Researchers now have the opportunity, for example, to compare a sequence of interest against the available mouse traces in the archives using software programs such as megaBlast, and SSAHA (http://trace.ensembl.org/perl/ssahaview). Matching mouse traces can then be downloaded for further analysis.
Additionally, the EBI-Sanger Ensembl database provides direct views of homologies between the mouse traces and the human genome, which should facilitate interpretation of the human code (for example, mouse sequence matches to the human cystic fibrosis gene.
The draft sequence, when completed in March, will bring the amount of mouse sequence available to about 93 to 95 percent – albeit in small, unordered fragments. The National Human Genome Research Institute (NHGRI) will go on to complete the highly accurate, “finished” sequence of the mouse genome.
Why Sequence the Mouse Genome?
With the working draft of the human genome sequence in hand, scientists in both industry and academia now seek to interpret its meaning.
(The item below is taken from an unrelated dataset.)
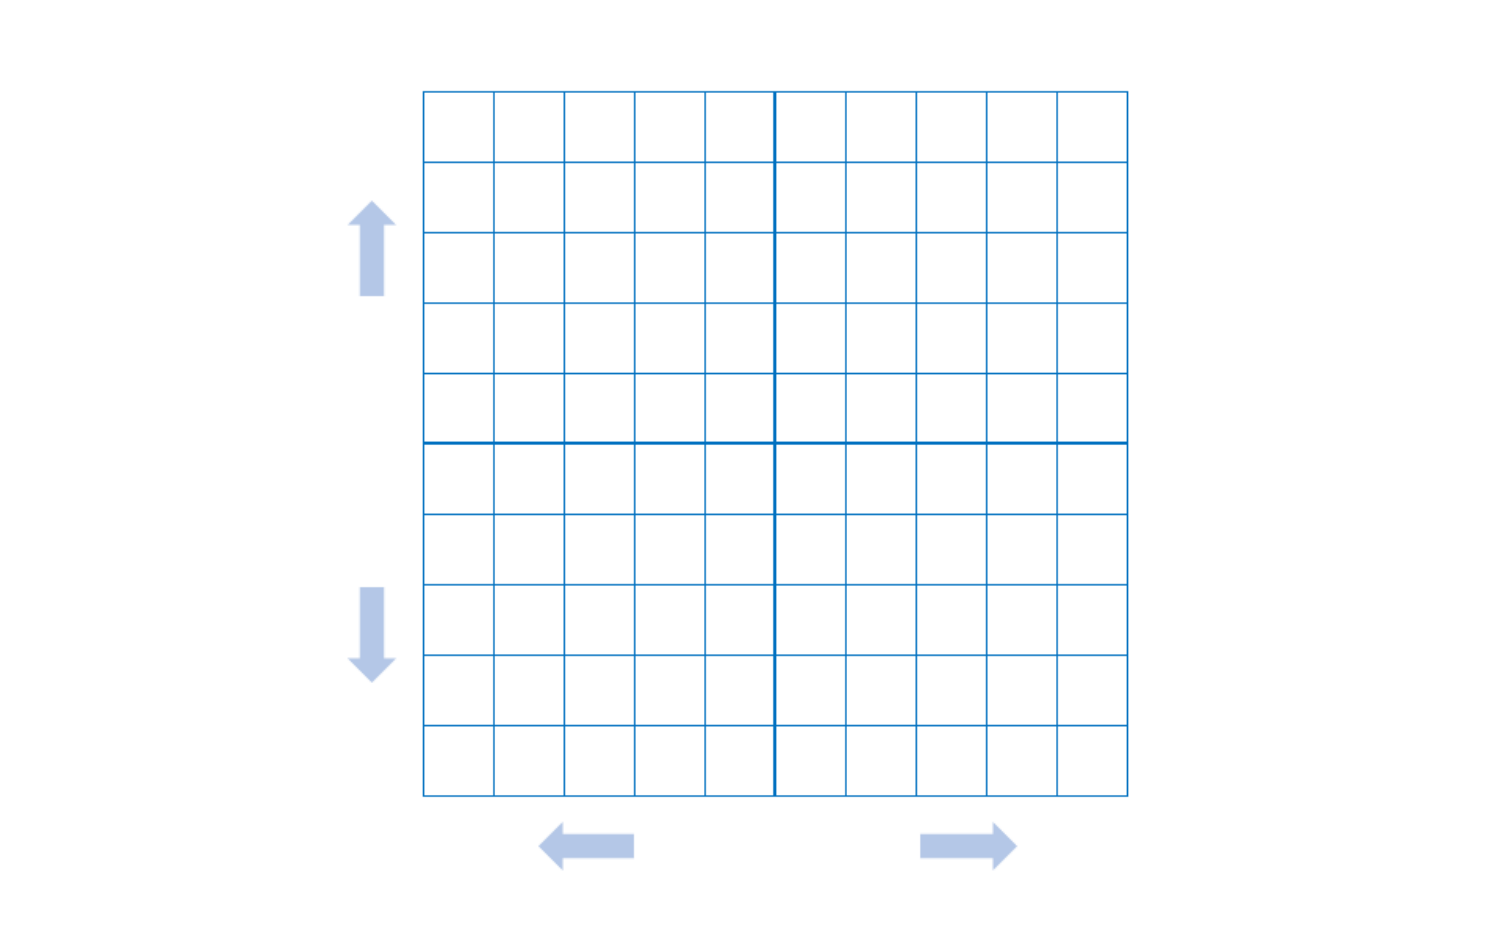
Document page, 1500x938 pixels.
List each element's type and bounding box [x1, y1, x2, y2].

Not only is the genome of the mouse about the same size as that of the human (approximately 3.1 billion base pairs), mice and humans share virtually the same set of genes. Thus, the DNA sequence of the mouse genome is an essential tool to identify and study the function of human genes.
For example, the gene sequences in mice and humans that encode proteins to carry out important biological functions – such as regulation of cell division, and development of major organ systems – are shared to a high degree (85 percent sequence identity). Thus, by comparing human and mouse genome sequences, the regions of high similarity are readily apparent and immediately identify protein coding regions and regulatory sequences.
In addition to its use to aid the interpretation of the human genome, the mouse genome sequence will increase the ability of scientists to use the mouse as a model system to study and understand human disease, and to develop and test new treatments in ways that can not easily be done with humans.
As recommended by scientists studying the mouse, the MSC effort is using a strain of mouse known as C57BL6/J, commonly called “Black 6.”
About the Mouse Sequencing Consortium
The MSC is another example of an emerging model for supporting large-scale genomics research in which public and private sector entities join forces to produce publicly available data sets that are crucial for basic biomedical research.
The National Institutes of Health, the Wellcome Trust and three private companies formed the consortium to speed up the determination of the DNA sequence of the mouse genome. The MSC is co-chaired by Arthur Holden [Chairman and CEO, The SNP Consortium Ltd.] and Francis Collins, MD, PhD [Director, NHGRI]. The members of the Mouse Sequencing Consortium are GlaxoSmithKline, the Merck Genome Research Institute, Affymetrix, Inc., the Wellcome Trust, and six of the National Institutes, including the National Cancer Institute, the National Human Genome Research Institute, the National Institute on Deafness and Other Communication Disorders, the National Institute of Diabetes and Digestive and Kidney Disease, the National Institute of Neurological Disorders and Stroke, and the National Institute of Mental Health. Private sector participation in the MSC has been facilitated by the Foundation for the National Institutes of Health, Inc., a non-profit, charitable organization founded to support the NIH in its mission.
MSC funds are supporting mouse genome sequencing at three DNA sequencing laboratories: the Whitehead Institute for Biomedical Research in Cambridge, Mass., Washington University School of Medicine in St. Louis, and the Sanger Centre in the U.K.